Degrees & Training for Translators, Interpreters
There is no one prescribed or “acceptable” path to becoming a translator or interpreter. Rather, the education and professional backgrounds of translators and interpreters are typically quite diverse.
To begin with, anyone wanting to enter the field should be fluent (reading, writing, listening, speaking) in at least two languages. Some interpreters and translators grew up speaking one language and learned another in school. Others grew up in a bilingual home. It doesn’t matter how one becomes fluent in more than one language, the end result is the same. Moreover, both translators and interpreters must have excellent communication skills (written and verbal, respectively), and a solid understanding of both grammar and colloquial expressions in both languages. It is also highly desirable that interpreters and translators have an understanding of the cultures in which or with which they are working.
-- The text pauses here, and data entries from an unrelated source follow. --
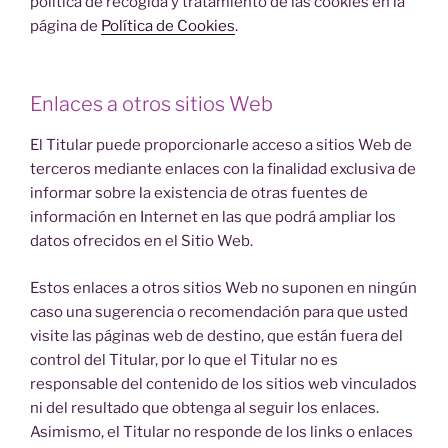
política de recogida y tratamiento de las cookies en la
página de
Política de Cookies
.
Enlaces a otros sitios Web
El Titular puede proporcionarle acceso a sitios Web de
terceros mediante enlaces con la finalidad exclusiva de
informar sobre la existencia de otras fuentes de
información en Internet en las que podrá ampliar los
datos ofrecidos en el Sitio Web.
Estos enlaces a otros sitios Web no suponen en ningún
caso una sugerencia o recomendación para que usted
visite las páginas web de destino, que están fuera del
control del Titular, por lo que el Titular no es
responsable del contenido de los sitios web vinculados
ni del resultado que obtenga al seguir los enlaces.
Asimismo, el Titular no responde de los links o enlaces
As early as high school, students wanting to enter into the field of translation and interpreting can begin to prepare by taking a wide variety of courses, including English literature and composition, world languages, computer science, sciences, and history. High school students can begin their cultural discovery by participating in school trips to other countries or in summer or yearlong exchange programs such as Rotary International, Youth For Understanding, Council on International Educational Exchange or International Student Exchange Programs. Students can also practice their language skills and gain cultural competency closer to home by volunteering in culturally diverse community, eating in ethnic restaurants, and going to plays and art exhibits that address cultural issues. Students who want to translate should read as much as possible in other languages, including books, magazines, online articles, etc.
Post-secondary and Graduate School
After high school, the options for seriously training to become a translator or interpreter expand tenfold. Although most translators and interpreters hold a bachelor’s degree in language or the field in which they will be translating, this is not always the case. Individuals who are already bilingual may get an associate’s degree in business and launch their interpreting or translation businesses shortly thereafter, picking up certifications and gaining experience along the way. Many literary translators or academic translators and interpreters hold M.A. and Ph.D. degrees in either language or the field in which they translate (such as the arts, history, business, engineering, science, etc.).
“I have a B.A. in French and a B.A. in Fine Arts, as well as a M.A. in French and Francophone Studies. While pursuing my doctoral work in French, I took a translation seminar and really enjoyed it. Shortly thereafter, I began translating literary and arts-related academic and general media articles. My background in the arts was absolutely essential to my early translation career. Since then, I’ve diversified into film, marketing and non-profit translations as well,” says Jen Westmoreland Bouchard, who owns her own translating business.
“I have only ever taken a single course on translation. I have bachelors and masters degrees in French.” Yohana Valdez, French Translator
“I do not have a degree in translations. I have a BA in Latin American Studies, and I have lived in Ecuador, Spain, Mexico, and Puerto Rico,” says Janine Libbey, Spanish Translator and Intepreter for P&L Translations.
Within the past ten years, academic programs that focus specifically on translation and interpreting have cropped up all over the country, mostly in major research institutions. Students can either major or minor in translation or interpreting. A number of these degrees can also be completed through distance learning or online programs. Internships and “in the field” experience are large components of these programs.
Gaining Experience in the Field
Experience in the field is absolutely necessary to become a professional translator or interpreter. Many translators gain experience during or after they complete their formation translation training or degree by working for an in-house translation company, or volunteer by translating documents for a non-profit. There are many volunteer opportunities available through organizations such as the Special Olympics or the Red Cross for both translators and interpreters.
Potential translators and interpreters should think through opportunities in their own communities as well.
It is essential for new translators and interpreters to find mentors in the field. These established professionals are priceless in terms of providing guidance and contacts in the field. If you don’t know anyone who could serve as a mentor, both the American Translators Association and the Registry of Interpreters for the Deaf offer formal mentoring programs. Additionally, most academic programs have databases of translators who are available for mentoring. At the very least, aspiring translators and interpreters should interview or shadow a professional to make sure they really understand the ins and outs of the field and the day to day life of a translator or interpreter.